Tantangan dan Peluang di Era Society 5.0

Wakil Rektor Bidang Perencanaan dan Sumber Daya Uninus, Dr. Helmawati, M.Pd.I., menyoroti tantangan dan peluang di era Society 5.0, yang ditandai dengan perkembangan AI, realitas virtual (VR), dan big data. Menurutnya, teknologi dapat membantu menciptakan pembelajaran yang lebih personal dan efisien. Namun, ia mempertanyakan bagaimana memastikan bahwa kemajuan ini benar-benar menjangkau anak-anak di daerah terpencil, penyandang disabilitas, komunitas adat, dan mereka yang berasal dari keluarga kurang mampu.

Helmawati menegaskan bahwa Inclusion 5.0 bukan sekadar visi teknologi, tetapi juga misi sosial yang menggabungkan inovasi dengan prinsip keadilan, kesetaraan, dan keberpihakan pada kelompok rentan.

Pendekatan Holistik dalam Pembelajaran Digital

Shakila Binti Che Dahlan, Ph.D., menjelaskan bahwa integrasi AI, VR, dan digital learning harus dirancang untuk meningkatkan partisipasi dan keterlibatan siswa. Ia menekankan bahwa era digital telah menghapus batas geografis, sehingga pembelajaran bisa diakses dari mana saja.

“Transformasi kurikulum perlu dirancang kontekstual, holistis, dan futuristis. Inovasi harus masuk ke desain pembelajaran agar lebih relevan dan interaktif, salah satunya melalui project-based learning,” kata Shakila.

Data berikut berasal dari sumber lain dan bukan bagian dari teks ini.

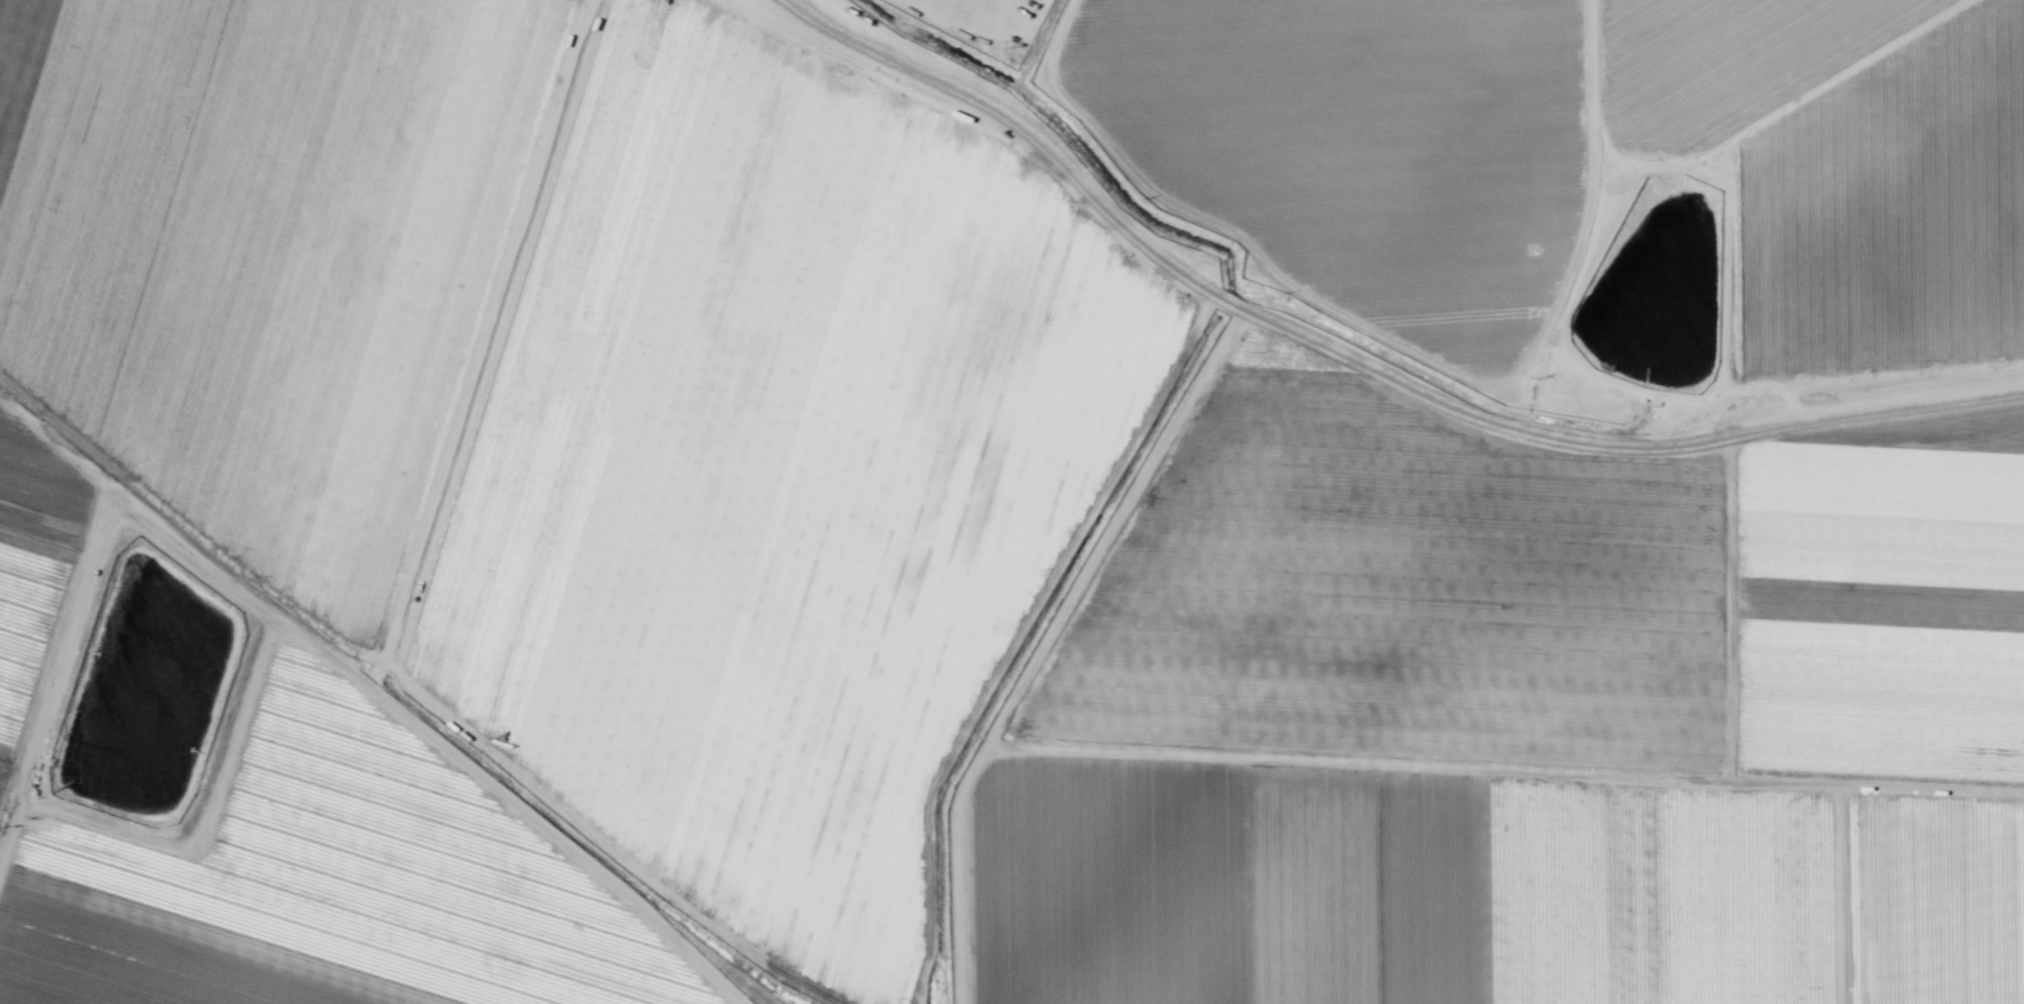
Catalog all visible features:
road: (880, 27)
road: (1362, 363)
crop: (1012, 504)
road: (189, 528)
road: (416, 565)
road: (56, 670)
wastewater plant: (148, 713)
road: (1729, 774)

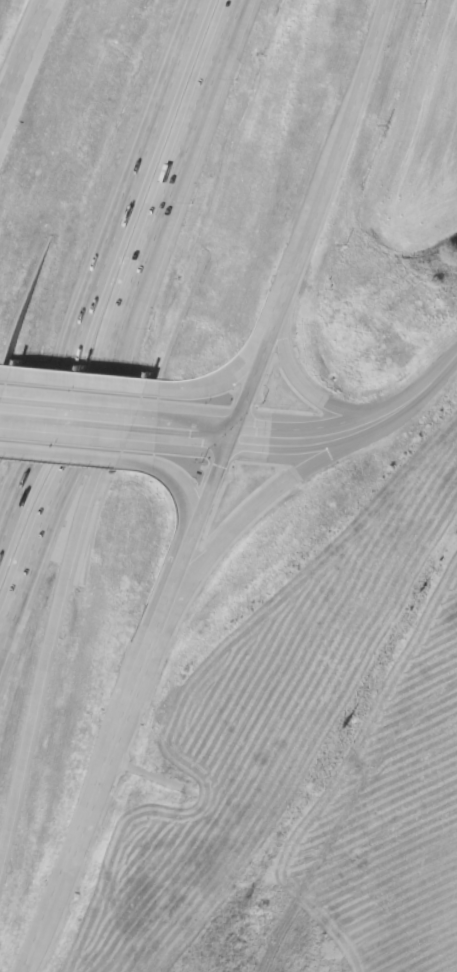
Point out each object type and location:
road: (21, 53)
road: (311, 217)
road: (97, 266)
road: (117, 318)
road: (226, 376)
road: (86, 380)
road: (319, 398)
road: (411, 399)
road: (72, 417)
road: (187, 429)
road: (293, 437)
road: (70, 456)
road: (186, 508)
road: (231, 526)
road: (69, 557)
road: (128, 702)
building: (73, 837)

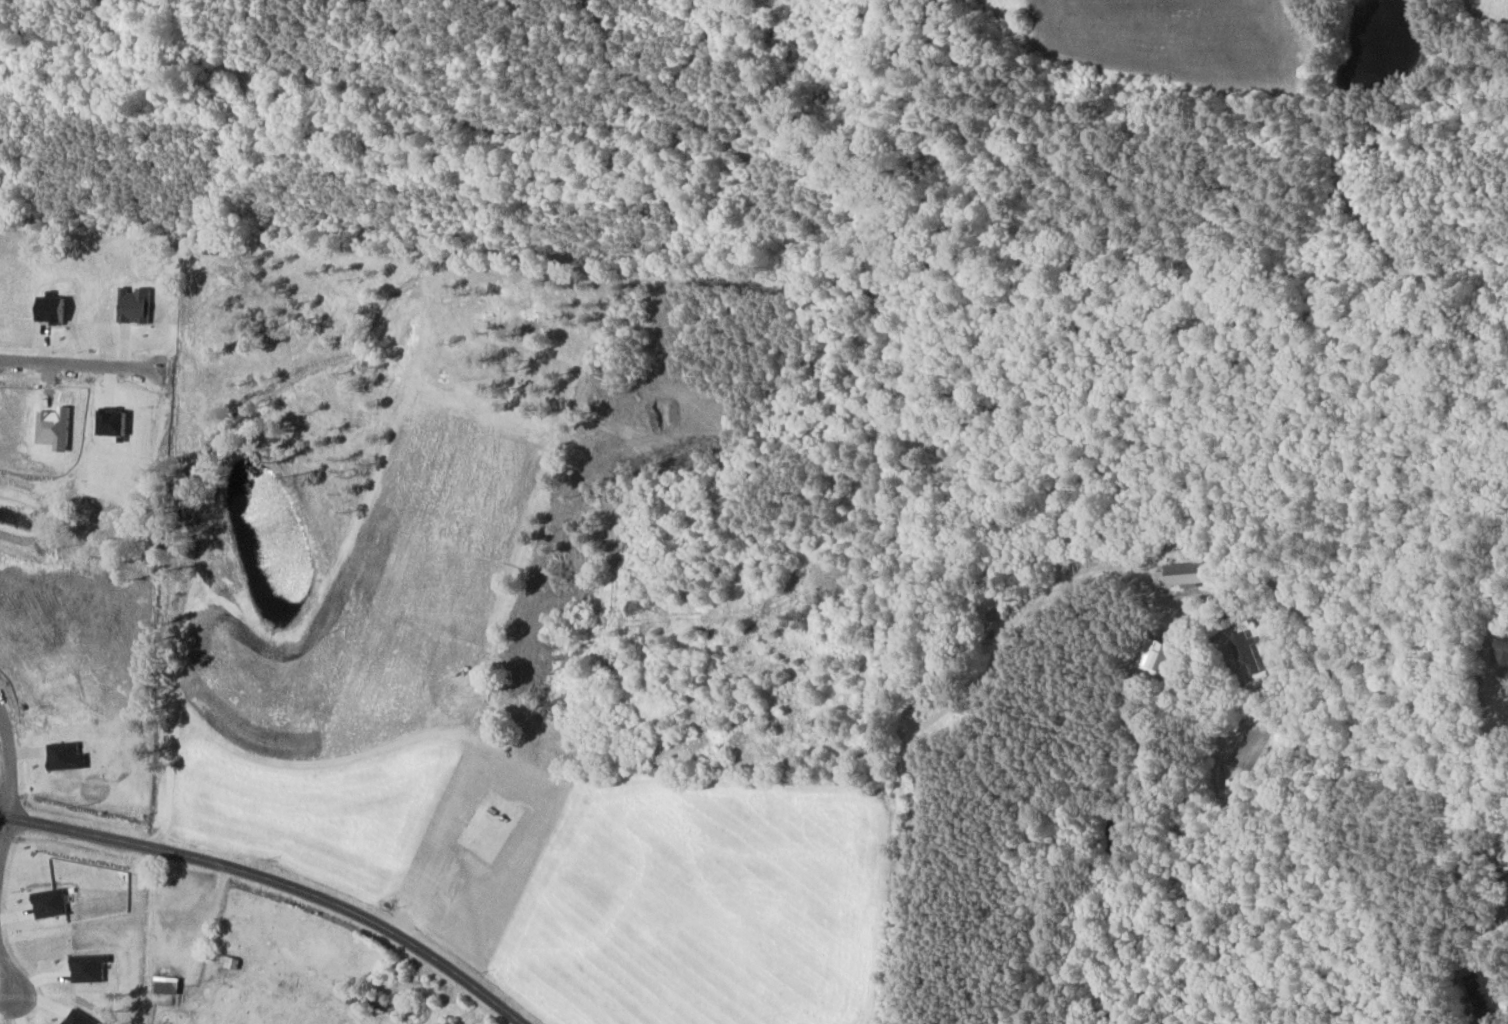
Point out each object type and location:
road: (77, 364)
building: (1189, 573)
building: (1245, 650)
building: (1158, 655)
road: (11, 762)
road: (1347, 778)
road: (3, 814)
road: (3, 832)
building: (1505, 851)
road: (279, 881)
building: (230, 961)
road: (9, 974)
building: (168, 985)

Sementara itu, Ian Kaplan, M.Sc., mengingatkan bahwa inklusivitas justru menghadapi ancaman di tengah pesatnya perkembangan teknologi. Ia menilai representasi inklusivitas dalam kurikulum akan memengaruhi praktik pembelajaran di lapangan. Ia juga menyoroti resistensi sebagian guru terhadap adopsi teknologi.

Menurutnya, pendekatan holistis dengan pendekatan horizontal dan vertikal dapat menjadi solusi. “Sekali merengkuh dayung, dua tiga pulau terlampaui. Pembelajaran holistis menyentuh semua aspek pendidikan sehingga sederhana dalam pelaksanaan, tetapi berdampak luas,” ujarnya.

Ian memaparkan empat dimensi penting untuk mendukung inklusi, keberagaman, dan keberlanjutan, yakni: lingkungan sekolah yang ramah dan kondusif, kepemimpinan inklusif serta pengembangan profesional, hubungan positif dan kolaboratif, serta pengajaran dan asesmen yang berkualitas dan inklusif.

Keempat dimensi ini, tambahnya, dapat menjadi indikator dalam mendeteksi masalah pendidikan, mulai dari akses siswa marjinal, dukungan keluarga dan sekolah, hingga kualitas pembelajaran yang benar-benar merata.

Melalui webinar dan call for paper ini, Uninus berharap penelitian di bidang pendidikan inklusif semakin berkembang dan mendorong terciptanya teknologi pembelajaran yang adil serta dapat diakses semua kalangan.